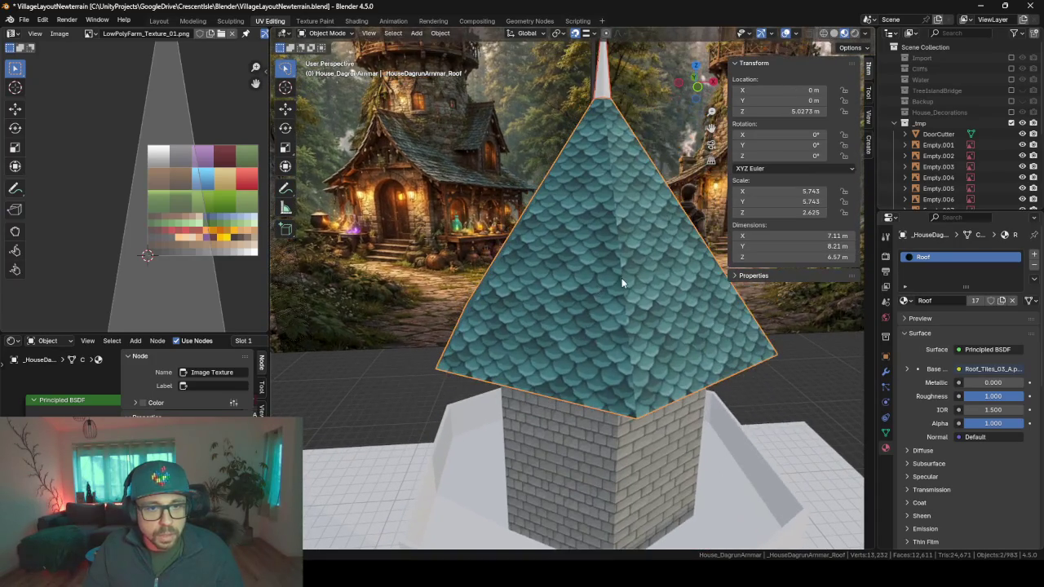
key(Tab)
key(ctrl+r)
==
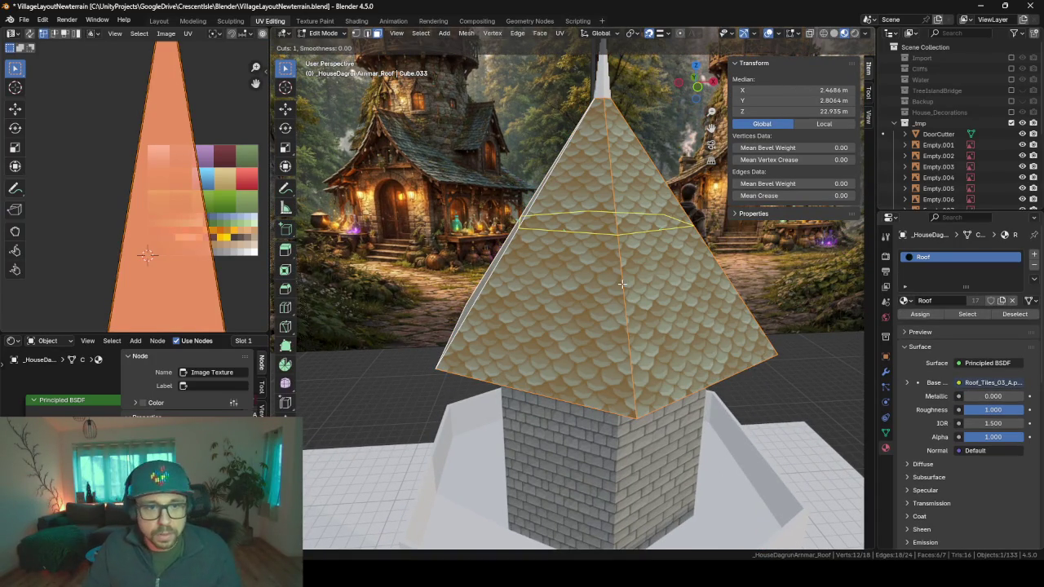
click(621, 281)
---
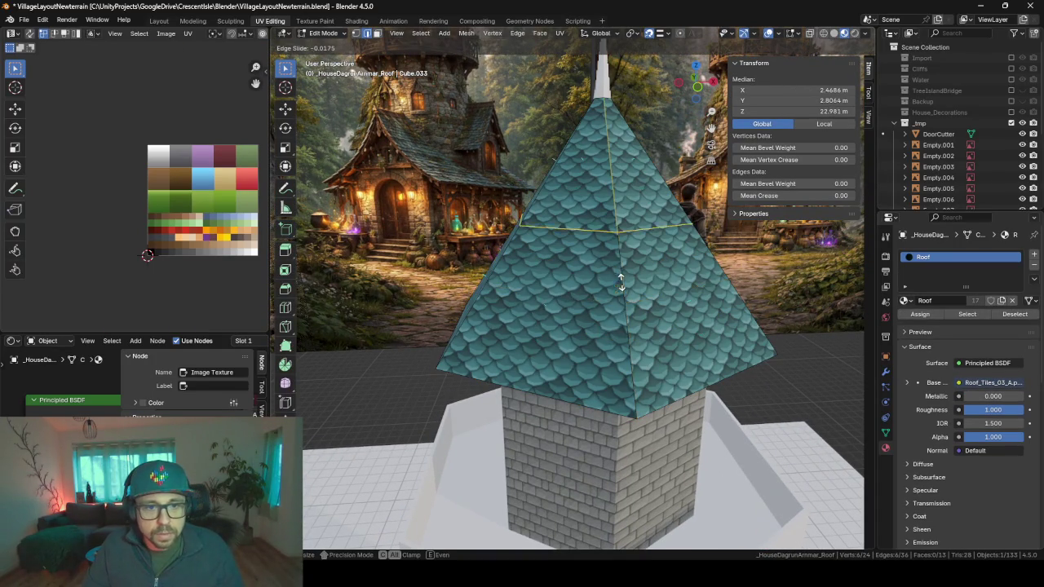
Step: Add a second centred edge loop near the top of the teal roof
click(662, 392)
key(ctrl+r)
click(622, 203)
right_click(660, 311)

Assignment: Of all the entries above, retype exactly the lines from the line with "Step: Add a" to the line with "right_click(660, 311)", both included, and no others.

Task output:
Step: Add a second centred edge loop near the top of the teal roof
click(662, 392)
key(ctrl+r)
click(622, 203)
right_click(660, 311)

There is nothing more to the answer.